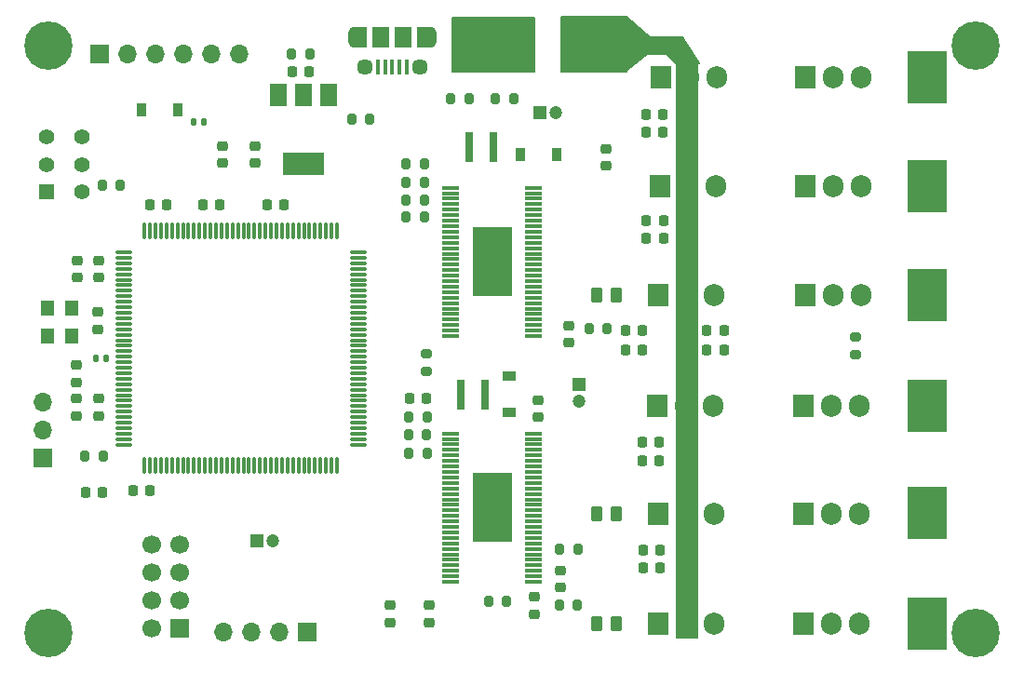
<source format=gbr>
%TF.GenerationSoftware,KiCad,Pcbnew,(6.0.10)*%
%TF.CreationDate,2023-01-28T14:49:13-05:00*%
%TF.ProjectId,electrium-esc,656c6563-7472-4697-956d-2d6573632e6b,rev?*%
%TF.SameCoordinates,Original*%
%TF.FileFunction,Soldermask,Top*%
%TF.FilePolarity,Negative*%
%FSLAX46Y46*%
G04 Gerber Fmt 4.6, Leading zero omitted, Abs format (unit mm)*
G04 Created by KiCad (PCBNEW (6.0.10)) date 2023-01-28 14:49:13*
%MOMM*%
%LPD*%
G01*
G04 APERTURE LIST*
G04 Aperture macros list*
%AMRoundRect*
0 Rectangle with rounded corners*
0 $1 Rounding radius*
0 $2 $3 $4 $5 $6 $7 $8 $9 X,Y pos of 4 corners*
0 Add a 4 corners polygon primitive as box body*
4,1,4,$2,$3,$4,$5,$6,$7,$8,$9,$2,$3,0*
0 Add four circle primitives for the rounded corners*
1,1,$1+$1,$2,$3*
1,1,$1+$1,$4,$5*
1,1,$1+$1,$6,$7*
1,1,$1+$1,$8,$9*
0 Add four rect primitives between the rounded corners*
20,1,$1+$1,$2,$3,$4,$5,0*
20,1,$1+$1,$4,$5,$6,$7,0*
20,1,$1+$1,$6,$7,$8,$9,0*
20,1,$1+$1,$8,$9,$2,$3,0*%
G04 Aperture macros list end*
%ADD10C,0.150000*%
%ADD11C,0.100000*%
%ADD12C,0.200000*%
%ADD13C,1.700000*%
%ADD14R,1.700000X1.700000*%
%ADD15R,3.600000X4.800000*%
%ADD16C,4.400000*%
%ADD17C,2.600000*%
%ADD18RoundRect,0.147500X-0.147500X-0.172500X0.147500X-0.172500X0.147500X0.172500X-0.147500X0.172500X0*%
%ADD19RoundRect,0.147500X0.147500X0.172500X-0.147500X0.172500X-0.147500X-0.172500X0.147500X-0.172500X0*%
%ADD20RoundRect,0.225000X0.250000X-0.225000X0.250000X0.225000X-0.250000X0.225000X-0.250000X-0.225000X0*%
%ADD21RoundRect,0.225000X0.225000X0.250000X-0.225000X0.250000X-0.225000X-0.250000X0.225000X-0.250000X0*%
%ADD22RoundRect,0.225000X-0.225000X-0.250000X0.225000X-0.250000X0.225000X0.250000X-0.225000X0.250000X0*%
%ADD23RoundRect,0.200000X-0.200000X-0.275000X0.200000X-0.275000X0.200000X0.275000X-0.200000X0.275000X0*%
%ADD24RoundRect,0.225000X-0.250000X0.225000X-0.250000X-0.225000X0.250000X-0.225000X0.250000X0.225000X0*%
%ADD25R,1.200000X0.900000*%
%ADD26R,1.200000X1.400000*%
%ADD27O,1.905000X2.000000*%
%ADD28R,1.905000X2.000000*%
%ADD29RoundRect,0.200000X0.200000X0.275000X-0.200000X0.275000X-0.200000X-0.275000X0.200000X-0.275000X0*%
%ADD30O,1.700000X1.700000*%
%ADD31RoundRect,0.250000X0.262500X0.450000X-0.262500X0.450000X-0.262500X-0.450000X0.262500X-0.450000X0*%
%ADD32RoundRect,0.200000X-0.275000X0.200000X-0.275000X-0.200000X0.275000X-0.200000X0.275000X0.200000X0*%
%ADD33R,1.200000X1.200000*%
%ADD34C,1.200000*%
%ADD35R,0.900000X1.200000*%
%ADD36R,1.550000X0.300000*%
%ADD37R,3.610000X6.350000*%
%ADD38R,1.400000X1.400000*%
%ADD39C,1.400000*%
%ADD40RoundRect,0.200000X0.275000X-0.200000X0.275000X0.200000X-0.275000X0.200000X-0.275000X-0.200000X0*%
%ADD41R,1.500000X2.000000*%
%ADD42R,3.800000X2.000000*%
%ADD43O,0.950000X1.900000*%
%ADD44R,1.200000X1.900000*%
%ADD45R,1.500000X1.900000*%
%ADD46R,0.400000X1.350000*%
%ADD47C,1.450000*%
%ADD48RoundRect,0.075000X-0.662500X-0.075000X0.662500X-0.075000X0.662500X0.075000X-0.662500X0.075000X0*%
%ADD49RoundRect,0.075000X-0.075000X-0.662500X0.075000X-0.662500X0.075000X0.662500X-0.075000X0.662500X0*%
%ADD50R,0.800000X2.700000*%
G04 APERTURE END LIST*
D10*
X143205200Y-46075600D02*
X150672800Y-46075600D01*
X150672800Y-46075600D02*
X150672800Y-51003200D01*
X150672800Y-51003200D02*
X143205200Y-51003200D01*
X143205200Y-51003200D02*
X143205200Y-46075600D01*
G36*
X143205200Y-46075600D02*
G01*
X150672800Y-46075600D01*
X150672800Y-51003200D01*
X143205200Y-51003200D01*
X143205200Y-46075600D01*
G37*
G36*
X159105600Y-50856995D02*
G01*
X159105600Y-49434595D01*
X160883600Y-49434595D01*
X159105600Y-50856995D01*
G37*
X159105600Y-50856995D02*
X159105600Y-49434595D01*
X160883600Y-49434595D01*
X159105600Y-50856995D01*
D11*
X153060400Y-46024800D02*
X159054800Y-46024800D01*
X159054800Y-46024800D02*
X159054800Y-51003200D01*
X159054800Y-51003200D02*
X153060400Y-51003200D01*
X153060400Y-51003200D02*
X153060400Y-46024800D01*
G36*
X153060400Y-46024800D02*
G01*
X159054800Y-46024800D01*
X159054800Y-51003200D01*
X153060400Y-51003200D01*
X153060400Y-46024800D01*
G37*
D10*
G36*
X161137600Y-47904400D02*
G01*
X164084000Y-47904400D01*
X165608000Y-50292000D01*
X163525200Y-50292000D01*
X162712400Y-49428400D01*
X153111200Y-49428400D01*
X153111200Y-46024800D01*
X159054800Y-46024800D01*
X161137600Y-47904400D01*
G37*
X161137600Y-47904400D02*
X164084000Y-47904400D01*
X165608000Y-50292000D01*
X163525200Y-50292000D01*
X162712400Y-49428400D01*
X153111200Y-49428400D01*
X153111200Y-46024800D01*
X159054800Y-46024800D01*
X161137600Y-47904400D01*
D12*
X165506400Y-50342800D02*
X163575804Y-50342800D01*
X163575804Y-50342800D02*
X163575804Y-102514400D01*
X163575804Y-102514400D02*
X165506400Y-102514400D01*
X165506400Y-102514400D02*
X165506400Y-50342800D01*
G36*
X165506400Y-50342800D02*
G01*
X163575804Y-50342800D01*
X163575804Y-102514400D01*
X165506400Y-102514400D01*
X165506400Y-50342800D01*
G37*
D13*
%TO.C,U5*%
X115870000Y-94017000D03*
X118410000Y-94017000D03*
X115870000Y-96557000D03*
X118410000Y-96557000D03*
X115870000Y-99097000D03*
X118410000Y-99097000D03*
X115870000Y-101637000D03*
D14*
X118410000Y-101637000D03*
%TD*%
D15*
%TO.C,TP1*%
X186355000Y-51562000D03*
%TD*%
D16*
%TO.C,REF\u002A\u002A*%
X190804800Y-48666400D03*
D17*
X190804800Y-48666400D03*
%TD*%
D16*
%TO.C,REF\u002A\u002A*%
X190804800Y-102057200D03*
D17*
X190804800Y-102057200D03*
%TD*%
D16*
%TO.C,asd*%
X106476800Y-102057200D03*
D17*
X106476800Y-102057200D03*
%TD*%
D16*
%TO.C,REF\u002A\u002A*%
X106476800Y-48666400D03*
D17*
X106476800Y-48666400D03*
%TD*%
D15*
%TO.C,TP3*%
X186355000Y-71374000D03*
%TD*%
D18*
%TO.C,D5*%
X110767000Y-77089000D03*
X111737000Y-77089000D03*
%TD*%
D19*
%TO.C,D6*%
X120627000Y-55626000D03*
X119657000Y-55626000D03*
%TD*%
D20*
%TO.C,C9*%
X109093000Y-69736000D03*
X109093000Y-68186000D03*
%TD*%
D21*
%TO.C,C28*%
X162407600Y-66192400D03*
X160857600Y-66192400D03*
%TD*%
D22*
%TO.C,C17*%
X126352000Y-63119000D03*
X127902000Y-63119000D03*
%TD*%
D23*
%TO.C,R25*%
X152972000Y-94488000D03*
X154622000Y-94488000D03*
%TD*%
D21*
%TO.C,C54*%
X140856000Y-80772000D03*
X139306000Y-80772000D03*
%TD*%
D24*
%TO.C,C41*%
X153797000Y-74142000D03*
X153797000Y-75692000D03*
%TD*%
D25*
%TO.C,D2*%
X148336000Y-82041000D03*
X148336000Y-78741000D03*
%TD*%
D20*
%TO.C,C2*%
X110998000Y-69736000D03*
X110998000Y-68186000D03*
%TD*%
%TO.C,C66*%
X137541000Y-101105000D03*
X137541000Y-99555000D03*
%TD*%
D26*
%TO.C,Y1*%
X106342000Y-72542400D03*
X106342000Y-75082400D03*
X108542000Y-75082400D03*
X108542000Y-72542400D03*
%TD*%
D24*
%TO.C,C23*%
X110947200Y-72885000D03*
X110947200Y-74435000D03*
%TD*%
D27*
%TO.C,Q4*%
X180340000Y-51562000D03*
X177800000Y-51562000D03*
D28*
X175260000Y-51562000D03*
%TD*%
D29*
%TO.C,R14*%
X157289000Y-74422000D03*
X155639000Y-74422000D03*
%TD*%
D14*
%TO.C,J4*%
X105968800Y-86192600D03*
D30*
X105968800Y-83652600D03*
X105968800Y-81112600D03*
%TD*%
D23*
%TO.C,R20*%
X139256000Y-82423000D03*
X140906000Y-82423000D03*
%TD*%
D15*
%TO.C,TP4*%
X186355000Y-81407000D03*
%TD*%
D31*
%TO.C,R36*%
X158138500Y-71303000D03*
X156313500Y-71303000D03*
%TD*%
D21*
%TO.C,C79*%
X111405000Y-89281000D03*
X109855000Y-89281000D03*
%TD*%
D20*
%TO.C,C57*%
X151003000Y-82436000D03*
X151003000Y-80886000D03*
%TD*%
D23*
%TO.C,R4*%
X139002000Y-59436000D03*
X140652000Y-59436000D03*
%TD*%
D32*
%TO.C,TH2*%
X140843000Y-76645000D03*
X140843000Y-78295000D03*
%TD*%
D23*
%TO.C,R32*%
X146495000Y-99174000D03*
X148145000Y-99174000D03*
%TD*%
%TO.C,R3*%
X139002000Y-61087000D03*
X140652000Y-61087000D03*
%TD*%
D29*
%TO.C,R62*%
X111442000Y-85979000D03*
X109792000Y-85979000D03*
%TD*%
D23*
%TO.C,R1*%
X111341400Y-61366400D03*
X112991400Y-61366400D03*
%TD*%
%TO.C,R54*%
X128588000Y-49403000D03*
X130238000Y-49403000D03*
%TD*%
%TO.C,R30*%
X152909000Y-99568000D03*
X154559000Y-99568000D03*
%TD*%
D27*
%TO.C,Q5*%
X180340000Y-61468000D03*
X177800000Y-61468000D03*
D28*
X175260000Y-61468000D03*
%TD*%
D22*
%TO.C,C19*%
X115684000Y-63119000D03*
X117234000Y-63119000D03*
%TD*%
D33*
%TO.C,C58*%
X154686000Y-79502000D03*
D34*
X154686000Y-81002000D03*
%TD*%
D35*
%TO.C,D1*%
X149353000Y-58547000D03*
X152653000Y-58547000D03*
%TD*%
D27*
%TO.C,Q1*%
X167259000Y-51562000D03*
X164719000Y-51562000D03*
D28*
X162179000Y-51562000D03*
%TD*%
D20*
%TO.C,C56*%
X150622000Y-100343000D03*
X150622000Y-98793000D03*
%TD*%
D24*
%TO.C,C10*%
X108966000Y-80759000D03*
X108966000Y-82309000D03*
%TD*%
D21*
%TO.C,C53*%
X162102800Y-96164400D03*
X160552800Y-96164400D03*
%TD*%
D20*
%TO.C,C7*%
X122301000Y-57772000D03*
X122301000Y-59322000D03*
%TD*%
D21*
%TO.C,C29*%
X158940200Y-74574400D03*
X160490200Y-74574400D03*
%TD*%
D24*
%TO.C,C64*%
X153035000Y-96367000D03*
X153035000Y-97917000D03*
%TD*%
D22*
%TO.C,C48*%
X166344000Y-76352400D03*
X167894000Y-76352400D03*
%TD*%
D35*
%TO.C,D3*%
X118236000Y-54483000D03*
X114936000Y-54483000D03*
%TD*%
D33*
%TO.C,C75*%
X125388401Y-93726000D03*
D34*
X126888401Y-93726000D03*
%TD*%
D23*
%TO.C,R7*%
X139002000Y-64262000D03*
X140652000Y-64262000D03*
%TD*%
D21*
%TO.C,C52*%
X162102800Y-94513400D03*
X160552800Y-94513400D03*
%TD*%
D36*
%TO.C,U3*%
X143062000Y-83928000D03*
X143062000Y-84428000D03*
X143062000Y-84928000D03*
X143062000Y-85428000D03*
X143062000Y-85928000D03*
X143062000Y-86428000D03*
X143062000Y-86928000D03*
X143062000Y-87428000D03*
X143062000Y-87928000D03*
X143062000Y-88428000D03*
X143062000Y-88928000D03*
X143062000Y-89428000D03*
X143062000Y-89928000D03*
X143062000Y-90428000D03*
X143062000Y-90928000D03*
X143062000Y-91428000D03*
X143062000Y-91928000D03*
X143062000Y-92428000D03*
X143062000Y-92928000D03*
X143062000Y-93428000D03*
X143062000Y-93928000D03*
X143062000Y-94428000D03*
X143062000Y-94928000D03*
X143062000Y-95428000D03*
X143062000Y-95928000D03*
X143062000Y-96428000D03*
X143062000Y-96928000D03*
X143062000Y-97428000D03*
X150562000Y-97428000D03*
X150562000Y-96928000D03*
X150562000Y-96428000D03*
X150562000Y-95928000D03*
X150562000Y-95428000D03*
X150562000Y-94928000D03*
X150562000Y-94428000D03*
X150562000Y-93928000D03*
X150562000Y-93428000D03*
X150562000Y-92928000D03*
X150562000Y-92428000D03*
X150562000Y-91928000D03*
X150562000Y-91428000D03*
X150562000Y-90928000D03*
X150562000Y-90428000D03*
X150562000Y-89928000D03*
X150562000Y-89428000D03*
X150562000Y-88928000D03*
X150562000Y-88428000D03*
X150562000Y-87928000D03*
X150562000Y-87428000D03*
X150562000Y-86928000D03*
X150562000Y-86428000D03*
X150562000Y-85928000D03*
X150562000Y-85428000D03*
X150562000Y-84928000D03*
X150562000Y-84428000D03*
X150562000Y-83928000D03*
D37*
X146812000Y-90678000D03*
%TD*%
D31*
%TO.C,R45*%
X158138500Y-101219000D03*
X156313500Y-101219000D03*
%TD*%
D27*
%TO.C,Q8*%
X167005000Y-91257000D03*
X164465000Y-91257000D03*
D28*
X161925000Y-91257000D03*
%TD*%
D21*
%TO.C,C45*%
X162407600Y-64541400D03*
X160857600Y-64541400D03*
%TD*%
%TO.C,C50*%
X162001200Y-84759800D03*
X160451200Y-84759800D03*
%TD*%
%TO.C,C5*%
X115697000Y-89154000D03*
X114147000Y-89154000D03*
%TD*%
D14*
%TO.C,J5*%
X130038000Y-101981000D03*
D30*
X127498000Y-101981000D03*
X124958000Y-101981000D03*
X122418000Y-101981000D03*
%TD*%
D15*
%TO.C,TP6*%
X186355000Y-101219000D03*
%TD*%
D14*
%TO.C,J1*%
X111125000Y-49403000D03*
D30*
X113665000Y-49403000D03*
X116205000Y-49403000D03*
X118745000Y-49403000D03*
X121285000Y-49403000D03*
X123825000Y-49403000D03*
%TD*%
D20*
%TO.C,C1*%
X125222000Y-59322000D03*
X125222000Y-57772000D03*
%TD*%
D24*
%TO.C,C67*%
X141097000Y-99568004D03*
X141097000Y-101118004D03*
%TD*%
D33*
%TO.C,C35*%
X151130000Y-54737000D03*
D34*
X152630000Y-54737000D03*
%TD*%
D31*
%TO.C,R44*%
X158138500Y-91257000D03*
X156313500Y-91257000D03*
%TD*%
D23*
%TO.C,R6*%
X139002000Y-62738000D03*
X140652000Y-62738000D03*
%TD*%
D15*
%TO.C,TP2*%
X186355000Y-61468000D03*
%TD*%
D22*
%TO.C,C49*%
X166344000Y-74574400D03*
X167894000Y-74574400D03*
%TD*%
D21*
%TO.C,C6*%
X130162600Y-51054000D03*
X128612600Y-51054000D03*
%TD*%
D27*
%TO.C,Q11*%
X180213000Y-91242000D03*
X177673000Y-91242000D03*
D28*
X175133000Y-91242000D03*
%TD*%
D36*
%TO.C,U2*%
X143062000Y-61576000D03*
X143062000Y-62076000D03*
X143062000Y-62576000D03*
X143062000Y-63076000D03*
X143062000Y-63576000D03*
X143062000Y-64076000D03*
X143062000Y-64576000D03*
X143062000Y-65076000D03*
X143062000Y-65576000D03*
X143062000Y-66076000D03*
X143062000Y-66576000D03*
X143062000Y-67076000D03*
X143062000Y-67576000D03*
X143062000Y-68076000D03*
X143062000Y-68576000D03*
X143062000Y-69076000D03*
X143062000Y-69576000D03*
X143062000Y-70076000D03*
X143062000Y-70576000D03*
X143062000Y-71076000D03*
X143062000Y-71576000D03*
X143062000Y-72076000D03*
X143062000Y-72576000D03*
X143062000Y-73076000D03*
X143062000Y-73576000D03*
X143062000Y-74076000D03*
X143062000Y-74576000D03*
X143062000Y-75076000D03*
X150562000Y-75076000D03*
X150562000Y-74576000D03*
X150562000Y-74076000D03*
X150562000Y-73576000D03*
X150562000Y-73076000D03*
X150562000Y-72576000D03*
X150562000Y-72076000D03*
X150562000Y-71576000D03*
X150562000Y-71076000D03*
X150562000Y-70576000D03*
X150562000Y-70076000D03*
X150562000Y-69576000D03*
X150562000Y-69076000D03*
X150562000Y-68576000D03*
X150562000Y-68076000D03*
X150562000Y-67576000D03*
X150562000Y-67076000D03*
X150562000Y-66576000D03*
X150562000Y-66076000D03*
X150562000Y-65576000D03*
X150562000Y-65076000D03*
X150562000Y-64576000D03*
X150562000Y-64076000D03*
X150562000Y-63576000D03*
X150562000Y-63076000D03*
X150562000Y-62576000D03*
X150562000Y-62076000D03*
X150562000Y-61576000D03*
D37*
X146812000Y-68326000D03*
%TD*%
D27*
%TO.C,Q9*%
X167005000Y-101219000D03*
X164465000Y-101219000D03*
D28*
X161925000Y-101219000D03*
%TD*%
D29*
%TO.C,R18*%
X140843000Y-84074000D03*
X139193000Y-84074000D03*
%TD*%
D22*
%TO.C,C18*%
X120510000Y-63119000D03*
X122060000Y-63119000D03*
%TD*%
D15*
%TO.C,TP5*%
X186355000Y-91186000D03*
%TD*%
D27*
%TO.C,Q7*%
X166878000Y-81407000D03*
X164338000Y-81407000D03*
D28*
X161798000Y-81407000D03*
%TD*%
D29*
%TO.C,R57*%
X135699000Y-55372000D03*
X134049000Y-55372000D03*
%TD*%
D38*
%TO.C,SW1*%
X106249200Y-61970500D03*
D39*
X106249200Y-59470500D03*
X106249200Y-56970500D03*
X109549200Y-61970500D03*
X109549200Y-59470500D03*
X109549200Y-56970500D03*
%TD*%
D24*
%TO.C,C4*%
X110998000Y-80759000D03*
X110998000Y-82309000D03*
%TD*%
D21*
%TO.C,C47*%
X162356800Y-56540400D03*
X160806800Y-56540400D03*
%TD*%
D23*
%TO.C,R53*%
X147104600Y-53492400D03*
X148754600Y-53492400D03*
%TD*%
D29*
%TO.C,R21*%
X140880600Y-85725000D03*
X139230600Y-85725000D03*
%TD*%
D24*
%TO.C,C33*%
X157175200Y-58026000D03*
X157175200Y-59576000D03*
%TD*%
D21*
%TO.C,C30*%
X158940200Y-76352400D03*
X160490200Y-76352400D03*
%TD*%
D40*
%TO.C,TH1*%
X179832000Y-76771000D03*
X179832000Y-75121000D03*
%TD*%
D24*
%TO.C,C24*%
X108966000Y-77711000D03*
X108966000Y-79261000D03*
%TD*%
D27*
%TO.C,Q6*%
X180340000Y-71303000D03*
X177800000Y-71303000D03*
D28*
X175260000Y-71303000D03*
%TD*%
D41*
%TO.C,PS1*%
X131967000Y-53111000D03*
X129667000Y-53111000D03*
X127367000Y-53111000D03*
D42*
X129667000Y-59411000D03*
%TD*%
D43*
%TO.C,J2*%
X134218800Y-47910000D03*
X141218800Y-47910000D03*
D44*
X134818800Y-47910000D03*
X140618800Y-47910000D03*
D45*
X136718800Y-47910000D03*
X138718800Y-47910000D03*
D46*
X136418800Y-50610000D03*
X137068800Y-50610000D03*
X137718800Y-50610000D03*
X138368800Y-50610000D03*
X139018800Y-50610000D03*
D47*
X135218800Y-50610000D03*
X140218800Y-50610000D03*
%TD*%
D27*
%TO.C,Q10*%
X180213000Y-81407000D03*
X177673000Y-81407000D03*
D28*
X175133000Y-81407000D03*
%TD*%
D27*
%TO.C,Q2*%
X167132000Y-61468000D03*
X164592000Y-61468000D03*
D28*
X162052000Y-61468000D03*
%TD*%
D27*
%TO.C,Q3*%
X167005000Y-71303000D03*
X164465000Y-71303000D03*
D28*
X161925000Y-71303000D03*
%TD*%
D27*
%TO.C,Q12*%
X180213000Y-101219000D03*
X177673000Y-101219000D03*
D28*
X175133000Y-101219000D03*
%TD*%
D48*
%TO.C,U1*%
X113289500Y-67450000D03*
X113289500Y-67950000D03*
X113289500Y-68450000D03*
X113289500Y-68950000D03*
X113289500Y-69450000D03*
X113289500Y-69950000D03*
X113289500Y-70450000D03*
X113289500Y-70950000D03*
X113289500Y-71450000D03*
X113289500Y-71950000D03*
X113289500Y-72450000D03*
X113289500Y-72950000D03*
X113289500Y-73450000D03*
X113289500Y-73950000D03*
X113289500Y-74450000D03*
X113289500Y-74950000D03*
X113289500Y-75450000D03*
X113289500Y-75950000D03*
X113289500Y-76450000D03*
X113289500Y-76950000D03*
X113289500Y-77450000D03*
X113289500Y-77950000D03*
X113289500Y-78450000D03*
X113289500Y-78950000D03*
X113289500Y-79450000D03*
X113289500Y-79950000D03*
X113289500Y-80450000D03*
X113289500Y-80950000D03*
X113289500Y-81450000D03*
X113289500Y-81950000D03*
X113289500Y-82450000D03*
X113289500Y-82950000D03*
X113289500Y-83450000D03*
X113289500Y-83950000D03*
X113289500Y-84450000D03*
X113289500Y-84950000D03*
D49*
X115202000Y-86862500D03*
X115702000Y-86862500D03*
X116202000Y-86862500D03*
X116702000Y-86862500D03*
X117202000Y-86862500D03*
X117702000Y-86862500D03*
X118202000Y-86862500D03*
X118702000Y-86862500D03*
X119202000Y-86862500D03*
X119702000Y-86862500D03*
X120202000Y-86862500D03*
X120702000Y-86862500D03*
X121202000Y-86862500D03*
X121702000Y-86862500D03*
X122202000Y-86862500D03*
X122702000Y-86862500D03*
X123202000Y-86862500D03*
X123702000Y-86862500D03*
X124202000Y-86862500D03*
X124702000Y-86862500D03*
X125202000Y-86862500D03*
X125702000Y-86862500D03*
X126202000Y-86862500D03*
X126702000Y-86862500D03*
X127202000Y-86862500D03*
X127702000Y-86862500D03*
X128202000Y-86862500D03*
X128702000Y-86862500D03*
X129202000Y-86862500D03*
X129702000Y-86862500D03*
X130202000Y-86862500D03*
X130702000Y-86862500D03*
X131202000Y-86862500D03*
X131702000Y-86862500D03*
X132202000Y-86862500D03*
X132702000Y-86862500D03*
D48*
X134614500Y-84950000D03*
X134614500Y-84450000D03*
X134614500Y-83950000D03*
X134614500Y-83450000D03*
X134614500Y-82950000D03*
X134614500Y-82450000D03*
X134614500Y-81950000D03*
X134614500Y-81450000D03*
X134614500Y-80950000D03*
X134614500Y-80450000D03*
X134614500Y-79950000D03*
X134614500Y-79450000D03*
X134614500Y-78950000D03*
X134614500Y-78450000D03*
X134614500Y-77950000D03*
X134614500Y-77450000D03*
X134614500Y-76950000D03*
X134614500Y-76450000D03*
X134614500Y-75950000D03*
X134614500Y-75450000D03*
X134614500Y-74950000D03*
X134614500Y-74450000D03*
X134614500Y-73950000D03*
X134614500Y-73450000D03*
X134614500Y-72950000D03*
X134614500Y-72450000D03*
X134614500Y-71950000D03*
X134614500Y-71450000D03*
X134614500Y-70950000D03*
X134614500Y-70450000D03*
X134614500Y-69950000D03*
X134614500Y-69450000D03*
X134614500Y-68950000D03*
X134614500Y-68450000D03*
X134614500Y-67950000D03*
X134614500Y-67450000D03*
D49*
X132702000Y-65537500D03*
X132202000Y-65537500D03*
X131702000Y-65537500D03*
X131202000Y-65537500D03*
X130702000Y-65537500D03*
X130202000Y-65537500D03*
X129702000Y-65537500D03*
X129202000Y-65537500D03*
X128702000Y-65537500D03*
X128202000Y-65537500D03*
X127702000Y-65537500D03*
X127202000Y-65537500D03*
X126702000Y-65537500D03*
X126202000Y-65537500D03*
X125702000Y-65537500D03*
X125202000Y-65537500D03*
X124702000Y-65537500D03*
X124202000Y-65537500D03*
X123702000Y-65537500D03*
X123202000Y-65537500D03*
X122702000Y-65537500D03*
X122202000Y-65537500D03*
X121702000Y-65537500D03*
X121202000Y-65537500D03*
X120702000Y-65537500D03*
X120202000Y-65537500D03*
X119702000Y-65537500D03*
X119202000Y-65537500D03*
X118702000Y-65537500D03*
X118202000Y-65537500D03*
X117702000Y-65537500D03*
X117202000Y-65537500D03*
X116702000Y-65537500D03*
X116202000Y-65537500D03*
X115702000Y-65537500D03*
X115202000Y-65537500D03*
%TD*%
D21*
%TO.C,C51*%
X162001200Y-86410800D03*
X160451200Y-86410800D03*
%TD*%
D50*
%TO.C,L1*%
X146896000Y-57912000D03*
X144696000Y-57912000D03*
%TD*%
%TO.C,L2*%
X146134000Y-80391000D03*
X143934000Y-80391000D03*
%TD*%
D21*
%TO.C,C46*%
X162356800Y-54889400D03*
X160806800Y-54889400D03*
%TD*%
D23*
%TO.C,R52*%
X143040600Y-53492400D03*
X144690600Y-53492400D03*
%TD*%
M02*

</source>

About this exercise: In the listing above, find the line holding "X150562000Y-87928000D03*" and the line holding "X116205000Y-49403000D03*", then output those two lines and every line between them exactly.

Result:
X150562000Y-87928000D03*
X150562000Y-87428000D03*
X150562000Y-86928000D03*
X150562000Y-86428000D03*
X150562000Y-85928000D03*
X150562000Y-85428000D03*
X150562000Y-84928000D03*
X150562000Y-84428000D03*
X150562000Y-83928000D03*
D37*
X146812000Y-90678000D03*
%TD*%
D31*
%TO.C,R45*%
X158138500Y-101219000D03*
X156313500Y-101219000D03*
%TD*%
D27*
%TO.C,Q8*%
X167005000Y-91257000D03*
X164465000Y-91257000D03*
D28*
X161925000Y-91257000D03*
%TD*%
D21*
%TO.C,C45*%
X162407600Y-64541400D03*
X160857600Y-64541400D03*
%TD*%
%TO.C,C50*%
X162001200Y-84759800D03*
X160451200Y-84759800D03*
%TD*%
%TO.C,C5*%
X115697000Y-89154000D03*
X114147000Y-89154000D03*
%TD*%
D14*
%TO.C,J5*%
X130038000Y-101981000D03*
D30*
X127498000Y-101981000D03*
X124958000Y-101981000D03*
X122418000Y-101981000D03*
%TD*%
D15*
%TO.C,TP6*%
X186355000Y-101219000D03*
%TD*%
D14*
%TO.C,J1*%
X111125000Y-49403000D03*
D30*
X113665000Y-49403000D03*
X116205000Y-49403000D03*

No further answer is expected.